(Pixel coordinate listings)
..........

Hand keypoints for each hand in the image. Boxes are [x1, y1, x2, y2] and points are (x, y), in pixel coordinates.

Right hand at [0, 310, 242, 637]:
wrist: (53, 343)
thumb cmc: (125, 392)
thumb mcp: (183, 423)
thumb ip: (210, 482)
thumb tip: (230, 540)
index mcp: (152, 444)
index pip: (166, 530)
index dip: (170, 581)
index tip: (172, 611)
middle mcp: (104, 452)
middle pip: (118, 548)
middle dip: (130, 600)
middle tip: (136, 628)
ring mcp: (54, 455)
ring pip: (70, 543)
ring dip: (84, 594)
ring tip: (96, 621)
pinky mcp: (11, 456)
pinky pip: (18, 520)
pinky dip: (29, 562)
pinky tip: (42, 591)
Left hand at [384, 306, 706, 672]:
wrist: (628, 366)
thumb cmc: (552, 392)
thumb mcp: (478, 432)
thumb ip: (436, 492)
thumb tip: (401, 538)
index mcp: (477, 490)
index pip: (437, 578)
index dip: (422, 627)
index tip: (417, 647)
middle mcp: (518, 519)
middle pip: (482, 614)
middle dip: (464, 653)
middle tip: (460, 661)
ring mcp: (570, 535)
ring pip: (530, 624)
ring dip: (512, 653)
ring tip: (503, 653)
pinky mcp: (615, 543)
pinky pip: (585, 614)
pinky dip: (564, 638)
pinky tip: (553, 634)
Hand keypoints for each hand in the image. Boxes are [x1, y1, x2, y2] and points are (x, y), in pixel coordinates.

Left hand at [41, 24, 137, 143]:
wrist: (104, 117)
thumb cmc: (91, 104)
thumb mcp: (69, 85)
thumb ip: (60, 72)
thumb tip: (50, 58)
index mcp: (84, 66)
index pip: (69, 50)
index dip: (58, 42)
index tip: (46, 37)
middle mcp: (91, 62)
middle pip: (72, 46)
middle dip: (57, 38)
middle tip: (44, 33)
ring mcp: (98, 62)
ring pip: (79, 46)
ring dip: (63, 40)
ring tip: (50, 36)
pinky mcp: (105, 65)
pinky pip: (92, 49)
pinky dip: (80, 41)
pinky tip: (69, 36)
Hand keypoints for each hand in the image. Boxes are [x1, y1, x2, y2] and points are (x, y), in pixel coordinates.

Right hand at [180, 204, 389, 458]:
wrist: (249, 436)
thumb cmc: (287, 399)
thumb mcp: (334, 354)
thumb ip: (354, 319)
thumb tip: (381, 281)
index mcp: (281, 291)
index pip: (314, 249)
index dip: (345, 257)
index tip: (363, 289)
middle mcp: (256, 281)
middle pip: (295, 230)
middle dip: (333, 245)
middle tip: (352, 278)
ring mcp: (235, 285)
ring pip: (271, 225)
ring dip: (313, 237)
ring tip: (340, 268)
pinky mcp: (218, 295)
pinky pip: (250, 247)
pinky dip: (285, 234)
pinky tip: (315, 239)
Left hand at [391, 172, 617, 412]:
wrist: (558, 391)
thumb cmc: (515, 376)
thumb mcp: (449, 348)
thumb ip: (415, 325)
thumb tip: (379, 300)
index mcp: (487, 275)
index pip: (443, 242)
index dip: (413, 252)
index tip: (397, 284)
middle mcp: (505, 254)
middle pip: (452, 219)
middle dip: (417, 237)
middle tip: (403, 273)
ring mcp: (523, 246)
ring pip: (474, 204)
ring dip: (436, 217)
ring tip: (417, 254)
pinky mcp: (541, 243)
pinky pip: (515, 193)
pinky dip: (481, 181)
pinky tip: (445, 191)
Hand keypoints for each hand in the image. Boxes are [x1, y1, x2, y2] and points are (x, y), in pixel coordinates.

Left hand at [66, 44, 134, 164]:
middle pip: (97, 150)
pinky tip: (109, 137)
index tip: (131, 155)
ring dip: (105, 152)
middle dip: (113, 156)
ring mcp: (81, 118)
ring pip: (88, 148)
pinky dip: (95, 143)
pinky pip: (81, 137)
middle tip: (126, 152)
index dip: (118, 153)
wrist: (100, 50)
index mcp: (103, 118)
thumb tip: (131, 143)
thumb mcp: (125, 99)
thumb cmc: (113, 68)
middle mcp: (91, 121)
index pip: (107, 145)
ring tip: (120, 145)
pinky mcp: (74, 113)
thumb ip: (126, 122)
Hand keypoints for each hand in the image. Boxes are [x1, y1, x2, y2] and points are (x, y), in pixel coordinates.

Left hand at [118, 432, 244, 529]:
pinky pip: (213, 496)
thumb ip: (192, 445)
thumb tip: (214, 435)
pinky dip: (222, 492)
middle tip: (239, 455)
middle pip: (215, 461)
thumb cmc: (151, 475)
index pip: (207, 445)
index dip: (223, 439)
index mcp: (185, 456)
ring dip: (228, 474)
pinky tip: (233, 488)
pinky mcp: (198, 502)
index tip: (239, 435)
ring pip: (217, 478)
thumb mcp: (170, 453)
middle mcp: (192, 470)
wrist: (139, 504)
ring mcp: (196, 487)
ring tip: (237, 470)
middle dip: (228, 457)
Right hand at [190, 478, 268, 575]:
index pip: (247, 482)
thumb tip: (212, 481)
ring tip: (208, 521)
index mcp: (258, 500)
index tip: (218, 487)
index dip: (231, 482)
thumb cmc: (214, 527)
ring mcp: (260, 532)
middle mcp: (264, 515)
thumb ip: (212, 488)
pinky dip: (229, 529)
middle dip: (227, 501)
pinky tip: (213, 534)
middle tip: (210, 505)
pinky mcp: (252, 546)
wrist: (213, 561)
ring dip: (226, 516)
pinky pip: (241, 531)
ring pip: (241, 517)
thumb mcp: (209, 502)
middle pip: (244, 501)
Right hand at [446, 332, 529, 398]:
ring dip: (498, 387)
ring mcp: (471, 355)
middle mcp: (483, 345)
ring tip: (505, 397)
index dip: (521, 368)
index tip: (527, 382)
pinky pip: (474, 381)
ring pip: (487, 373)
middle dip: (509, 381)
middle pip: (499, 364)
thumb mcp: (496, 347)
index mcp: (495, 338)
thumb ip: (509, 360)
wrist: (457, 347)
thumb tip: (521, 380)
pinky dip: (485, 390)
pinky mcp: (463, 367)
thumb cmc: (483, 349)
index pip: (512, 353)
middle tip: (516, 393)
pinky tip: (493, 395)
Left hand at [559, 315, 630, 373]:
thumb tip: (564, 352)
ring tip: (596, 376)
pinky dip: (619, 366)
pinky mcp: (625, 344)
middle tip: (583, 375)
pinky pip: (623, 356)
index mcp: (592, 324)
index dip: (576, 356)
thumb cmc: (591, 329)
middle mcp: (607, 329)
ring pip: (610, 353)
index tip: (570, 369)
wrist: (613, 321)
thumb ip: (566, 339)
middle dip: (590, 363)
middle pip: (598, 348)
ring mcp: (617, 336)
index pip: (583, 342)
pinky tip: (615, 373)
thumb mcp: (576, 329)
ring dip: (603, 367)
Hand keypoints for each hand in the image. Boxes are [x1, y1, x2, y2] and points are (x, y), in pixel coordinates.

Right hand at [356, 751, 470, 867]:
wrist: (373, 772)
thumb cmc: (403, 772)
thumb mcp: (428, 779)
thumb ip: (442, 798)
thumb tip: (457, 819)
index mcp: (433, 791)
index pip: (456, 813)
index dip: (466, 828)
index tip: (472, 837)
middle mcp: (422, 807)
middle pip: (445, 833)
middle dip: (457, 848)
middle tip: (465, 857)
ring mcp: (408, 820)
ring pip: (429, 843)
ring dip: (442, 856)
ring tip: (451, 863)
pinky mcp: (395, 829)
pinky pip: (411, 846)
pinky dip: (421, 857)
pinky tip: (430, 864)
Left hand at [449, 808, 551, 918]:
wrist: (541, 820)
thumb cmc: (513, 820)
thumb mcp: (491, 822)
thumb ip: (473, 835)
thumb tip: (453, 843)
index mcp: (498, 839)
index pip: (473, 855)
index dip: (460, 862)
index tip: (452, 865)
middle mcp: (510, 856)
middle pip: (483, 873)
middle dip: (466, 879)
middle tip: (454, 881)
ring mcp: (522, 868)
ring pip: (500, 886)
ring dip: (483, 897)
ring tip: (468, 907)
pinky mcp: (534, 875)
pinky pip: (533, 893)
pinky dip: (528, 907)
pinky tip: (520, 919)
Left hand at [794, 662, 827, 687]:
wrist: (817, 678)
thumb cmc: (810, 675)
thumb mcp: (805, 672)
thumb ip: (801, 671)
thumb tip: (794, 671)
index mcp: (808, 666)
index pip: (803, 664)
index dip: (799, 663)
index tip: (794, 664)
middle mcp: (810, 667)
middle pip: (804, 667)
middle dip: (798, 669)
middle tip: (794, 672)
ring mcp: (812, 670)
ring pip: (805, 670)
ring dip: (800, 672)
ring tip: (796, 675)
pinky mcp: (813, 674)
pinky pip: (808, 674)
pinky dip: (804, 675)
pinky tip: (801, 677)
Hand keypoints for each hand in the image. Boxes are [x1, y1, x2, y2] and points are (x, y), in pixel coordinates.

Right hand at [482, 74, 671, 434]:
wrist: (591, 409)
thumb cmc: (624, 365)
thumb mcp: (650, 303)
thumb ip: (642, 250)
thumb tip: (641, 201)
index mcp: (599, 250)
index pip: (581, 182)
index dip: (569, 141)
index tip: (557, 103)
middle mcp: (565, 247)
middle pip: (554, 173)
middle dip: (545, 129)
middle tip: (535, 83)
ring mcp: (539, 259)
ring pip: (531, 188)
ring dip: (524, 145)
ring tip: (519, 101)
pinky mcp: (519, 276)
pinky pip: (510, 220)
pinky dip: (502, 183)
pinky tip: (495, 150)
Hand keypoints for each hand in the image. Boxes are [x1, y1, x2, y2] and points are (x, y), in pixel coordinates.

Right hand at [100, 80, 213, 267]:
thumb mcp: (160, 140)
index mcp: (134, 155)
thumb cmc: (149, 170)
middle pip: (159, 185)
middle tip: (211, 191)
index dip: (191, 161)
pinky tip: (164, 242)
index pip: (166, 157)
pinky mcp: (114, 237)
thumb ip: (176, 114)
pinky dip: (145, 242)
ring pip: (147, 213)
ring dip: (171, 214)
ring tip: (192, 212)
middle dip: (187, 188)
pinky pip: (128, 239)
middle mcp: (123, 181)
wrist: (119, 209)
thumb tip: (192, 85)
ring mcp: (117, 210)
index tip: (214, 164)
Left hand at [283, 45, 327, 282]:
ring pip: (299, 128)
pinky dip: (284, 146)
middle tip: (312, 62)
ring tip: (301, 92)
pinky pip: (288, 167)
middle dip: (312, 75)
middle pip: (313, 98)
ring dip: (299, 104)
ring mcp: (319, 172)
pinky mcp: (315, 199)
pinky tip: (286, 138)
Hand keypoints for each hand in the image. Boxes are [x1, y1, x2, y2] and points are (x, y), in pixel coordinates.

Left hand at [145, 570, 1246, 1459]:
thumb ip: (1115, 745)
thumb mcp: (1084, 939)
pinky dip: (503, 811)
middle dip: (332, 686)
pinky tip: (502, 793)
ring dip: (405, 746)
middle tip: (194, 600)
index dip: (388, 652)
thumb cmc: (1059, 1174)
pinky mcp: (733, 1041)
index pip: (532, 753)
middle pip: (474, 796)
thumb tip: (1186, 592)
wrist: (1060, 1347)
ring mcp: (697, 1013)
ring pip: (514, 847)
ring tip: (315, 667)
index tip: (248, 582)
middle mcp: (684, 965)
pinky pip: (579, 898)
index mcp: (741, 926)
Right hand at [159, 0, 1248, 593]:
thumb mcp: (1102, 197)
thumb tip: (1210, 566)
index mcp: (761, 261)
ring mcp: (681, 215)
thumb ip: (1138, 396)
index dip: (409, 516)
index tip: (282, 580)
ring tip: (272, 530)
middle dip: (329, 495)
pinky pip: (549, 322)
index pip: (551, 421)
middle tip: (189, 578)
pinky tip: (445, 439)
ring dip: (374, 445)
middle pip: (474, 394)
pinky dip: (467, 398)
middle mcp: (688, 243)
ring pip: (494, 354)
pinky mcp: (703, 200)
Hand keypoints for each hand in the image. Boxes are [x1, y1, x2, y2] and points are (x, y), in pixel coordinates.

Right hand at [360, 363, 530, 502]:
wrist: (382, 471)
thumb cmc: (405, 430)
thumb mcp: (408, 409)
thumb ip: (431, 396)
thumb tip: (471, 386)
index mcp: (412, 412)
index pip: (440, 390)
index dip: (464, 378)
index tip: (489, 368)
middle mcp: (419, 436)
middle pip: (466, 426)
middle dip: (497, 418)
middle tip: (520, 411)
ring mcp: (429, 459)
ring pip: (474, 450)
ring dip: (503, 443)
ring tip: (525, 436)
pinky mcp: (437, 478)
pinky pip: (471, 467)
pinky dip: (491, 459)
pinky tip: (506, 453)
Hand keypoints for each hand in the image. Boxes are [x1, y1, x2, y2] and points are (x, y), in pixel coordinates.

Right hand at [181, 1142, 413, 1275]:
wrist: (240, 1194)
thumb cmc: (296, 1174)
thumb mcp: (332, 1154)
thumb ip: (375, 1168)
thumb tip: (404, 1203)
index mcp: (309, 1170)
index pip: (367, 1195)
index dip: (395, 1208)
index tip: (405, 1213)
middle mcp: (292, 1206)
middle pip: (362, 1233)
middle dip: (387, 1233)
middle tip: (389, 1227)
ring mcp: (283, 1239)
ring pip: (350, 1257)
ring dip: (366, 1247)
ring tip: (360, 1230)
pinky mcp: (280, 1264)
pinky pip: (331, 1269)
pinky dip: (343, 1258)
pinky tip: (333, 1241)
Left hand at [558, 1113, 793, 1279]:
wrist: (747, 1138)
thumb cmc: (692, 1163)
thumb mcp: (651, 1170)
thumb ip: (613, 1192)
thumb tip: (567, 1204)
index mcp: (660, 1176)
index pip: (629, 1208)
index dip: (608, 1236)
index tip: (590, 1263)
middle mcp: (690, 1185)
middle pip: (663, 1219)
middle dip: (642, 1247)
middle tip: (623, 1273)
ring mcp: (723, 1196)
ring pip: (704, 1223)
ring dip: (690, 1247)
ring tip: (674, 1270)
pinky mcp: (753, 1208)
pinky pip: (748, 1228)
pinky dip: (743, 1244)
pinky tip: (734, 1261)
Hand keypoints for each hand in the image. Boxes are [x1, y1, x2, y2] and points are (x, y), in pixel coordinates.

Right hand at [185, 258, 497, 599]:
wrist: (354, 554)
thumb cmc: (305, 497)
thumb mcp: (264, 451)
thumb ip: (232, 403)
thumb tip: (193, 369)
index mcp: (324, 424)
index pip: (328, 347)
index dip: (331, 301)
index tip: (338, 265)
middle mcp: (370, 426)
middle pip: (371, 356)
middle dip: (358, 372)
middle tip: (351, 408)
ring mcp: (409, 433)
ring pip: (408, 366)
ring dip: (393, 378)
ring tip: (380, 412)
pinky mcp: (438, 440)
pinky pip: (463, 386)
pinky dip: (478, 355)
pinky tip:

..........

● Exercise brief: Write out only the lines that run from the line containing "index pip: (69, 50)" through the line containing "thumb tip: (131, 143)", both included, exactly as they appear above.

● Output below:
index pip: (69, 50)
index dip: (58, 42)
index tip: (46, 37)
middle mcp: (91, 62)
middle pip: (72, 46)
middle dip: (57, 38)
middle tip: (44, 33)
ring mcp: (98, 62)
ring pip: (79, 46)
ring dip: (63, 40)
ring tip: (50, 36)
pinky mcp: (105, 65)
pinky pip: (92, 49)
pinky dip: (80, 41)
pinky tip: (69, 36)
Hand keypoints for each hand in the image. Boxes are [x1, y1, x2, y2] and points are (x, y), in pixel coordinates.

Right hand at [180, 204, 389, 458]:
wrist: (249, 436)
thumb cmc: (287, 399)
thumb mcp: (334, 354)
thumb ip: (354, 319)
thumb tip: (381, 281)
index mcp: (281, 291)
index pip: (314, 249)
index dip: (345, 257)
index tip: (363, 289)
middle mcp: (256, 281)
middle pip: (295, 230)
middle dip: (333, 245)
middle tip: (352, 278)
ring mcp: (235, 285)
ring pip: (271, 225)
ring dip: (313, 237)
ring tip: (340, 268)
pinky mcp: (218, 295)
pinky pip: (250, 247)
pinky dip: (285, 234)
pinky tip: (315, 239)
Left hand at [391, 172, 617, 412]:
wrist: (558, 391)
thumb cmc: (515, 376)
thumb mcp: (449, 348)
thumb ip: (415, 325)
thumb tip: (379, 300)
index mcp: (487, 275)
index pip: (443, 242)
index dip: (413, 252)
index tip: (397, 284)
middle mcp: (505, 254)
middle pip: (452, 219)
middle dip: (417, 237)
middle tip: (403, 273)
ring mcp: (523, 246)
ring pip: (474, 204)
ring dip: (436, 217)
ring tip: (417, 254)
pinky mcp: (541, 243)
pinky pip: (515, 193)
pinky dip: (481, 181)
pinky tip: (445, 191)
Hand keypoints for each hand in the image. Boxes are [x1, y1, x2, y2] and points are (x, y), in pixel coordinates.

Left hand at [66, 44, 134, 164]:
middle pip: (97, 150)
pinky tip: (109, 137)
index tip: (131, 155)
ring dip: (105, 152)
middle dip: (113, 156)
ring mcp: (81, 118)
ring pip: (88, 148)
pinky dip: (95, 143)
pinky pip: (81, 137)
middle tip: (126, 152)
index dip: (118, 153)
wrist: (100, 50)
index mcp: (103, 118)
thumb tip: (131, 143)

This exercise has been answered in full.